D-thrift package detects regressions since 2.061, where is the regression suite located?

H. S. Teoh hsteoh at quickfur.ath.cx
Fri Aug 23 11:38:19 PDT 2013


On Fri, Aug 23, 2013 at 11:07:35AM -0700, Walter Bright wrote:
> On 8/23/2013 10:34 AM, Denis Shelomovskij wrote:
> >By the way, the ability to add costume projects to D autotester is
> >already proposed without any response:
> >http://forum.dlang.org/thread/kqm4ta$m7f$1@digitalmars.com
> >
> 
> The question comes up repeatedly, and I've answered it repeatedly,
> the latest on 8/20 in the thread "std.serialization: pre-voting
> review / discussion". Here's the message:
> ---------------------------------
> On 8/18/2013 9:33 AM, David Nadlinger wrote:
> > Having a system that regularly, automatically runs the test suites
> > of several larger, well-known D projects with the results being
> > readily available to the DMD/druntime/Phobos teams would certainly
> > help. But it's also not ideal, since if a project starts to fail,
> > the exact nature of the issue (regression in DMD or bug in the
> > project, and if the former, a minimal test case) can often be hard
> > to track down for somebody not already familiar with the code base.
> 
> That's exactly the problem.
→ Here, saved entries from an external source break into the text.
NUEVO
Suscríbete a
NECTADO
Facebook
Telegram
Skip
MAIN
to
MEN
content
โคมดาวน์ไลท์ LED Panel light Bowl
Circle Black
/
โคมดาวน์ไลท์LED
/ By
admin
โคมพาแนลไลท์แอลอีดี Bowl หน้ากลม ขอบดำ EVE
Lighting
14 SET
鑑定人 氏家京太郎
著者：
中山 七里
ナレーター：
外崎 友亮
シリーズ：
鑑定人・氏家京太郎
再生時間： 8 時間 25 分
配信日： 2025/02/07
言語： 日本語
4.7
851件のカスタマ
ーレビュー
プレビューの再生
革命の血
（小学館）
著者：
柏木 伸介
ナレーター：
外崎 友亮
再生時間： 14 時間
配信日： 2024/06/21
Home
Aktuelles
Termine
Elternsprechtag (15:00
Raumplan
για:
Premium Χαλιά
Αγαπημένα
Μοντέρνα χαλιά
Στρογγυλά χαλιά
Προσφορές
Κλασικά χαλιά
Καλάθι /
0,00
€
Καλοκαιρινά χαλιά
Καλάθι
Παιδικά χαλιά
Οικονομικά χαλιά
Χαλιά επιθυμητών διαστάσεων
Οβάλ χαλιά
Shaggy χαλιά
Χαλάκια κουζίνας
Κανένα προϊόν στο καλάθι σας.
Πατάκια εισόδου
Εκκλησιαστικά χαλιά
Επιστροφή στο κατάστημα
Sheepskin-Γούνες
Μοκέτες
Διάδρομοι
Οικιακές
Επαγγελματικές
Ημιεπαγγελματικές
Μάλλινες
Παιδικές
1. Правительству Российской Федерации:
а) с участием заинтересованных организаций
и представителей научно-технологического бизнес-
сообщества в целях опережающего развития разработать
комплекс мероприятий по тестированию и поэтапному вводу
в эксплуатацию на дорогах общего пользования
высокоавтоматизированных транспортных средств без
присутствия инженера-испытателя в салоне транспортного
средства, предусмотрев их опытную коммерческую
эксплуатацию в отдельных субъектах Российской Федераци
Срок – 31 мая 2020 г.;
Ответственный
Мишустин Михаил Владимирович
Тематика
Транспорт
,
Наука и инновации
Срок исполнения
If these large projects are incorporated
> into the autotester, who is going to isolate/fix problems arising
> with them?
> 
> The test suite is designed to be a collection of already-isolated
> issues, so understanding what went wrong shouldn't be too difficult.
> Note that already it is noticeably much harder to debug a phobos
> unit test gone awry than the other tests. A full blown project that
> nobody understands would fare far worse.
> 
> (And the other problem, of course, is the test suite is designed to
> be runnable fairly quickly. Compiling some other large project and
> running its test suite can make the autotester much less useful when
> the turnaround time increases.)
> 
> Putting large projects into the autotester has the implication that
> development and support of those projects has been ceded to the core
> dev team, i.e. who is responsible for it has been badly blurred.

One idea that occurred to me is to put large external projects under a
separate tester, not bound to the core dmd/druntime/phobos autotesting,
but an independent tester that regularly checks out git HEAD and
compiles & tests said large projects. The devs can then monitor the
status of these tests independently, and when something goes wrong, they
can ping whoever is responsible for that project to investigate what
might be the cause. If it's caused by the latest git commit(s), they can
file regression bugs on the bugtracker, otherwise, they update their
code to work with the new compiler. If the responsible person doesn't
respond, or there is no contact person, we could use this forum as a
kind of community notice that something needs to be fixed somewhere.  If
nobody responds, the project is likely not worth keeping up with.

This way we don't slow down development / autotesting unnecessarily, and
still let the community know when there might be potential problems with
existing code. (It probably also helps for the core devs to be aware of
potential regressions without being held back from code changes.) If
it's important, *somebody* will step up and file bugs and/or fix the
issue. If nobody cares, then probably it's not worth fretting over.


T

-- 
Do not reason with the unreasonable; you lose by definition.